Mental Health First Aid Offers Answers and Hope

No one likes to feel helpless, and no one likes to feel helpless especially when they may be dealing with mental illness. Thanks to Mental Health First Aid more and more people are being empowered to know what to do or where to turn when confronting a mental health issue.

“MHFA is designed as a first aid course that teaches the layman how to identify warning signs of mental illness, then discusses the possibility of getting help for someone,” said Shauna Frantz, LCSW, Community Outreach Specialist, Allegheny Health Network, Jefferson Hospital.

According to the National Alliance on Mental Illness, 1 in 5 U.S. adults, or 48.3 million people, experience mental illness in a given year. The statistics are just as concerning for children and youth with 1 in 5 U.S. children from ages 13-18 either having or facing in the future a serious mental illness. Sadly, the second leading cause of death for people ages 10-34 is suicide. MHFA offers hope for those who may be experiencing a mental health crisis and for those who care about them.
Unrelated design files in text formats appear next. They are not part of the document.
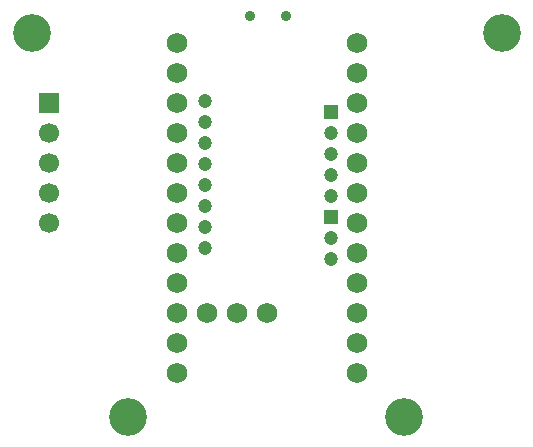
<source format=gbr>
%TF.GenerationSoftware,KiCad,Pcbnew,9.0.5*%
%TF.CreationDate,2025-10-27T23:23:53+01:00*%
%TF.ProjectId,mouse,6d6f7573-652e-46b6-9963-61645f706362,rev?*%
%TF.SameCoordinates,Original*%
%TF.FileFunction,Soldermask,Bot*%
%TF.FilePolarity,Negative*%
%FSLAX46Y46*%
G04 Gerber Fmt 4.6, Leading zero omitted, Abs format (unit mm)*
G04 Created by KiCad (PCBNEW 9.0.5) date 2025-10-27 23:23:53*
%MOMM*%
%LPD*%
G01*
G04 APERTURE LIST*
%ADD10C,1.200000*%
%ADD11R,1.200000X1.200000*%
%ADD12R,1.700000X1.700000*%
%ADD13C,1.700000*%
%ADD14C,3.200000*%
%ADD15C,0.900000*%
%ADD16C,1.752600*%
G04 APERTURE END LIST*
D10*
%TO.C,OpticalSensor1*%
X188950000Y-100420001D03*
X188950000Y-98640001D03*
D11*
X188950000Y-96860001D03*
D10*
X188950000Y-95080001D03*
X188950000Y-93300001D03*
X188950000Y-91520001D03*
X188950000Y-89740002D03*
D11*
X188950000Y-87960002D03*
D10*
X178250000Y-87070001D03*
X178250000Y-88850001D03*
X178250000Y-90630001D03*
X178250000Y-92410001D03*
X178250000Y-94190001D03*
X178250000Y-95970001D03*
X178250000Y-97750000D03*
X178249999Y-99530001D03*
%TD*%
D12*
%TO.C,J1*%
X165100000Y-87200000D03*
D13*
X165100000Y-89740000D03*
X165100000Y-92280000D03*
X165100000Y-94820000D03*
X165100000Y-97360000D03*
%TD*%
D14*
%TO.C,REF\u002A\u002A*%
X203400000Y-81300000D03*
%TD*%
%TO.C,REF\u002A\u002A*%
X195150000Y-113850000D03*
%TD*%
%TO.C,REF\u002A\u002A*%
X171800000Y-113800000D03*
%TD*%
D15*
%TO.C,Switch1*%
X185120000Y-79845000D03*
X182120000Y-79845000D03*
%TD*%
D14*
%TO.C,REF\u002A\u002A*%
X163600000Y-81300000D03*
%TD*%
D16*
%TO.C,U2*%
X175880000Y-82140000D03*
X175880000Y-84680000D03*
X175880000Y-87220000D03*
X175880000Y-89760000D03*
X175880000Y-92300000D03*
X175880000Y-94840000D03*
X175880000Y-97380000D03*
X175880000Y-99920000D03*
X175880000Y-102460000D03*
X175880000Y-105000000D03*
X175880000Y-107540000D03*
X175880000Y-110080000D03*
X191120000Y-110080000D03*
X191120000Y-107540000D03*
X191120000Y-105000000D03*
X191120000Y-102460000D03*
X191120000Y-99920000D03*
X191120000Y-97380000D03*
X191120000Y-94840000D03*
X191120000Y-92300000D03*
X191120000Y-89760000D03*
X191120000Y-87220000D03*
X191120000Y-84680000D03*
X191120000Y-82140000D03*
X178420000Y-105000000D03*
X180960000Y-105000000D03*
X183500000Y-105000000D03*
%TD*%
M02*

</source>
The MHFA program was developed in 2001 in Australia by Betty Kitchener, a nurse specializing in health education, and Anthony Jorm, a mental health literacy professor. The program has since been adopted in the U.S., and more than 1 million people across the U.S. have been trained in MHFA by more than 12,000 instructors.

Two programs are offered: one for adults and one for youth. Each is 8-hours long and educates participants about risk factors and the warning signs of mental health illness. Most importantly, MHFA provides concrete tools and answers to key questions like, “What do I do?” and, “Where can someone find help?” Certified Mental Health First Aid instructors provide a list of community health care providers and national resources, support groups and online tools for mental health and addictions treatment and support. In addition, all trainees receive a program manual to complement the course material.

MHFA courses are offered periodically throughout the area and the training is free. The course is appropriate for anyone, but is certainly vital for teachers, social workers, faith leaders, or employers.
The course also helps to demystify mental illness. “We target stigma in the community and use role play to learn communication skills. It is an informational course that does not train a person to be a therapist but helps a person identify what to do. People often don’t know what to say or do when they notice a problem. So, we talk about that and clear up other misconceptions. They learn that most people respond very well to treatment if it is identified early enough,” said Ms. Frantz.